Dept. of Human Anatomy, Faculty of Medicine & Health Sciences, Universiti Putra Malaysia, 43400, Serdang, Selangor, Malaysia; School of Biosciences, Taylor's University, No 1, Jalan Taylor's, 47500, Subang Jaya, Selangor, Malaysia.
Dept. of Human Anatomy, Faculty of Medicine & Health Sciences, Universiti Putra Malaysia, 43400, Serdang, Selangor, Malaysia.
Exp Parasitol. 2020 Sep;216:107946. doi: 10.1016/j.exppara.2020.107946. Epub 2020 Jul 2.
This study was aimed at investigating the involvement of Receptor for Advanced Glycation End Products (RAGE) during malaria infection and the effects of modulating RAGE on the inflammatory cytokines release and histopathological conditions of affected organs in malarial animal model. Plasmodium berghei (P. berghei) ANKA-infected ICR mice were treated with mRAGE/pAb and rmRAGE/Fc Chimera drugs from day 1 to day 4 post infection. Survival and parasitaemia levels were monitored daily. On day 5 post infection, mice were sacrificed, blood were drawn for cytokines analysis and major organs including kidney, spleen, liver, brain and lungs were extracted for histopathological analysis. RAGE levels were increased systemically during malaria infection. Positive correlation between RAGE plasma concentration and parasitaemia development was observed. Treatment with RAGE related drugs did not improve survival of malaria-infected mice. However, significant reduction on the parasitaemia levels were recorded. On the other hand, inhibition and neutralization of RAGE production during the infection significantly increased the plasma levels of interleukin (IL-4, IL-17A, IL-10 and IL-2) and reduced interferon (IFN)-γ secretion. Histopathological analysis revealed that all treated malarial mice showed a better outcome in histological assessment of affected organs (brain, liver, spleen, lungs and kidney).

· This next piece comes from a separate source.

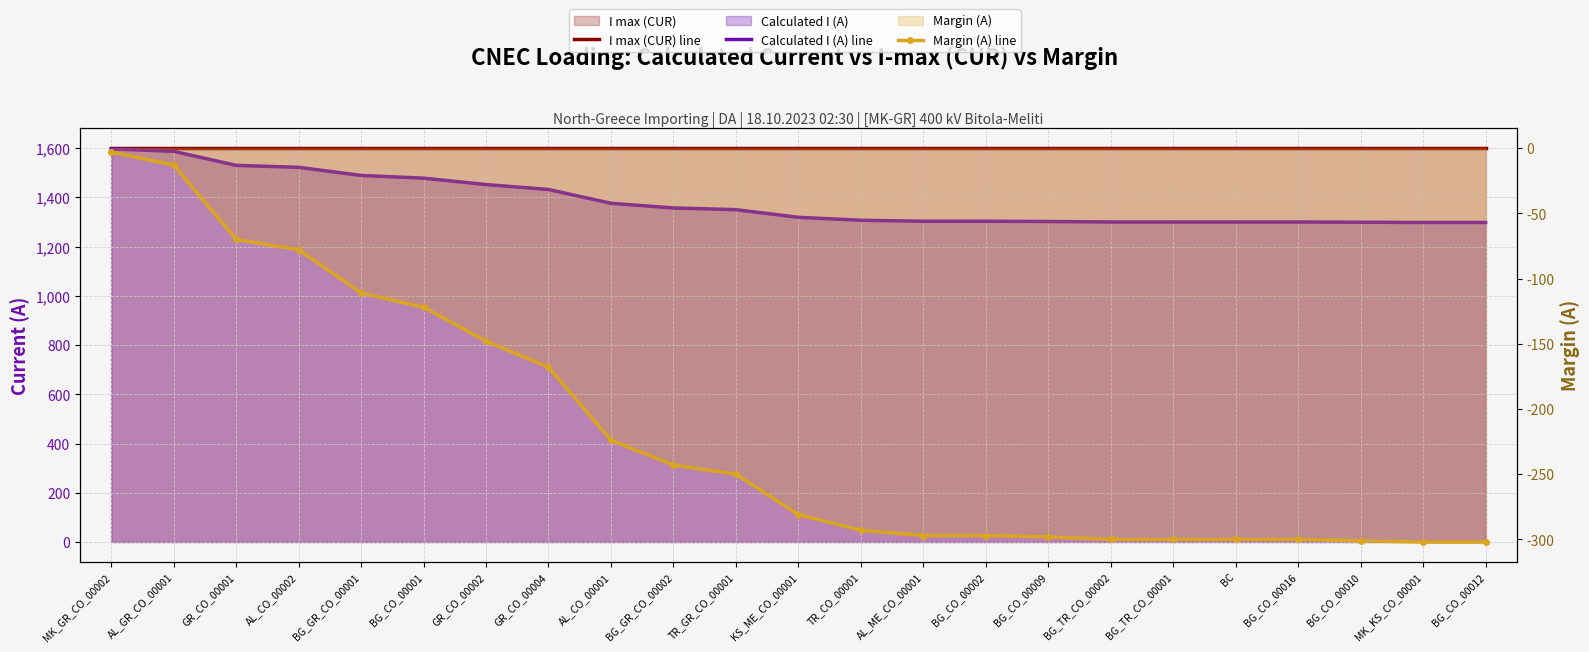

What are all the series names shown in the legend?

I max (CUR) line, Calculated I (A) line, Margin (A) line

RAGE is involved in malaria pathogenesis and targeting RAGE could be beneficial in malaria infected host in which RAGE inhibition or neutralization increased the release of anti-inflammatory cytokines (IL-10 and IL-4) and reduce pro-inflammatory cytokine (IFNγ) which may help alleviate tissue injury and improve histopathological conditions of affected organs during the infection.

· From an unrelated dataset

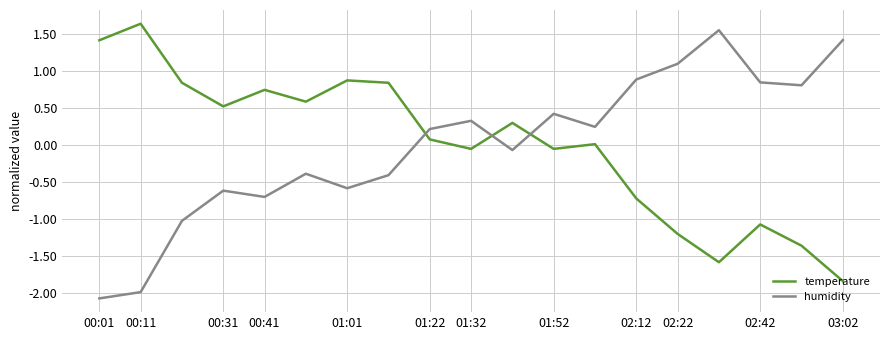

Which series ends up on top after the final intersection of humidity and temperature?

humidity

本研究旨在探讨晚期糖基化终产物受体(RAGE)在疟疾感染过程中的作用,以及调节 RAGE 对疟原虫动物模型中炎症细胞因子释放和受影响器官组织病理学状况的影响。从感染后第 1 天至第 4 天,用 mRAGE/pAb 和 rmRAGE/Fc 嵌合体药物治疗感染 Plasmodium berghei(P. berghei)ANKA 的 ICR 小鼠。每天监测生存和寄生虫血症水平。在感染后第 5 天,处死小鼠,采集血液进行细胞因子分析,并提取肾脏、脾脏、肝脏、大脑和肺等主要器官进行组织病理学分析。在疟疾感染过程中,RAGE 水平在全身升高。观察到 RAGE 血浆浓度与寄生虫血症发展之间存在正相关。用 RAGE 相关药物治疗并未改善感染疟疾的小鼠的生存。然而,记录到寄生虫血症水平显著降低。另一方面,在感染过程中抑制和中和 RAGE 的产生显著增加了白细胞介素(IL-4、IL-17A、IL-10 和 IL-2)的血浆水平,并减少了干扰素(IFN)-γ的分泌。组织病理学分析显示,所有接受治疗的感染疟疾的小鼠在受影响器官(大脑、肝脏、脾脏、肺和肾脏)的组织学评估中表现出更好的结果。RAGE 参与疟疾发病机制,靶向 RAGE 可能对感染疟疾的宿主有益,其中 RAGE 抑制或中和增加了抗炎细胞因子(IL-10 和 IL-4)的释放,并减少了促炎细胞因子(IFNγ)的释放,这可能有助于减轻组织损伤并改善感染期间受影响器官的组织病理学状况。